I waited on my drink, but I wasn’t talking to my husband or imagining Paris being liberated. I was watching the woman, how still she could be, how she occupied space without disturbing it. Except for the occasional sip from her drink or a nod of her sleek head, she never moved. An older gentleman approached her table, asked if he could take a seat. She was gracious, but not interested. She was young. She was not anxious.

But I was. I started straightening my clothes, worrying about my jet-lagged complexion and my fuzzy hair. I took a drink from my gorgeous, rose-adorned glass and swallowed wrong, coughed. I smiled for a couple of silly photographs with my husband and then we paid the bill. And all the while I kept watching the other woman. I was an American tourist, out of place, giddy and too friendly. She could have been anyone. Or no one. If I blinked, she could disappear altogether. How did she do that?

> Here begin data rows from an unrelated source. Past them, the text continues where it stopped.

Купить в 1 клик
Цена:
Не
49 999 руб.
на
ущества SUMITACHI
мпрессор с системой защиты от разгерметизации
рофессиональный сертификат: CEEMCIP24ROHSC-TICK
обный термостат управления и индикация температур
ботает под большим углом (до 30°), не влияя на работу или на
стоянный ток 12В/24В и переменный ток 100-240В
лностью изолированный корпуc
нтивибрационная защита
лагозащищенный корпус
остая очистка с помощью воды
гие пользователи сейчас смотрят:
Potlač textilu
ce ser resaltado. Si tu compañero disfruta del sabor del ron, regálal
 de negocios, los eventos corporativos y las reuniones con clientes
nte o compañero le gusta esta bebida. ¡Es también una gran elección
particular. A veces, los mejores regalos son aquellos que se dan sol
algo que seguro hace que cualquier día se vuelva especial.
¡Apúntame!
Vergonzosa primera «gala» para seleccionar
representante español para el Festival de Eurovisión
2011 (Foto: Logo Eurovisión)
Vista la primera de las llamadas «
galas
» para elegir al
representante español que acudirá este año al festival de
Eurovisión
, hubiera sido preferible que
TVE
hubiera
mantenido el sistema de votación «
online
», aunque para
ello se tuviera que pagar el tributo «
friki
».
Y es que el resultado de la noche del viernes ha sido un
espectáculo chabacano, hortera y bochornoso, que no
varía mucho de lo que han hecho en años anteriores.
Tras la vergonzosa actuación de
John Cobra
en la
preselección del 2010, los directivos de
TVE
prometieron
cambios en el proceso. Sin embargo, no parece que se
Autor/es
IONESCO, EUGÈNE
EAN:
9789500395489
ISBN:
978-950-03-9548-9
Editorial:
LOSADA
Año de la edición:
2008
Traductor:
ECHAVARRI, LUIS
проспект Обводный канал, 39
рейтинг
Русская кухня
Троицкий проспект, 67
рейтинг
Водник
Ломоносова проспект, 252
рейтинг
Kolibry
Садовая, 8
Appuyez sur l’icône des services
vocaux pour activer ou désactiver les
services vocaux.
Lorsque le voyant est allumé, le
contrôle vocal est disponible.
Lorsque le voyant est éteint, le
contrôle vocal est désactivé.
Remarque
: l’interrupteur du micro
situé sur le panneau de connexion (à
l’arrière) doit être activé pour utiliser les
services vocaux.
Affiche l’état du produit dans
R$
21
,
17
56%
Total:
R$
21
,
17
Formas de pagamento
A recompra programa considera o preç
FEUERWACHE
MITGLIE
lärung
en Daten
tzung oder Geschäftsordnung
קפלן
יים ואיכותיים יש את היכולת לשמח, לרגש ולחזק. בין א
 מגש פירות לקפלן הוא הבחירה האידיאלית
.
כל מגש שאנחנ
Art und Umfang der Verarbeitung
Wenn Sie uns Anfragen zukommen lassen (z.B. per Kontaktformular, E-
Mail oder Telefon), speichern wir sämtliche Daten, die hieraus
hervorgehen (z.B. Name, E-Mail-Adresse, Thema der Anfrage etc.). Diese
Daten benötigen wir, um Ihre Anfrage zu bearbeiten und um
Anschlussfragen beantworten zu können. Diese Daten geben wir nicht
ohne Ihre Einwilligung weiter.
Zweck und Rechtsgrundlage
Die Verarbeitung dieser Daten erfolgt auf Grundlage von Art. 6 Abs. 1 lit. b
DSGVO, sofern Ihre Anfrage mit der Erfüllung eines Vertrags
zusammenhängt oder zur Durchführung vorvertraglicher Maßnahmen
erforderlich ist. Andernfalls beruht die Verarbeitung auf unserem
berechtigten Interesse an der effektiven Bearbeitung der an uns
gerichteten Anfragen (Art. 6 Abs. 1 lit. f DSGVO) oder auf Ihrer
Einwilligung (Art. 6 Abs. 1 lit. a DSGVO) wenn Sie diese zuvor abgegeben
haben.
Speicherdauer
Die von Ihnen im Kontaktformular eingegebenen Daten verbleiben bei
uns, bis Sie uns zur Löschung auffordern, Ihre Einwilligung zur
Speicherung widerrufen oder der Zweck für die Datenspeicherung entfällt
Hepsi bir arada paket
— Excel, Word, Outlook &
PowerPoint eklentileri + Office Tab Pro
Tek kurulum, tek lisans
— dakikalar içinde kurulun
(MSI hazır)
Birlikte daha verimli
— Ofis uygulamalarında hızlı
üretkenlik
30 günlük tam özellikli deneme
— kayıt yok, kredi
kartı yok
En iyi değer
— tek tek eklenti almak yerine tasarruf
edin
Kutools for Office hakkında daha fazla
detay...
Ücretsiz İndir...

It was a secret she wasn’t sharing. Still isn’t.

Look. Right there she is, in the photograph I took of the bar. I hadn’t even noticed her yet, and maybe that’s why I’d forgotten her when I went back to look at these images. Do you see her? A dark outline? Will you wonder about her the way I do? Is she a ghost? Is she waiting for someone? Is she lonely?Most probably at some point in her life, she will be all of those things. But for me, every time I look at this photograph, I search her out. Mesmerized by never knowing.

Wouldn’t Hemingway love that? He’d have bought her a drink, I bet. He’d have given her a thousand names.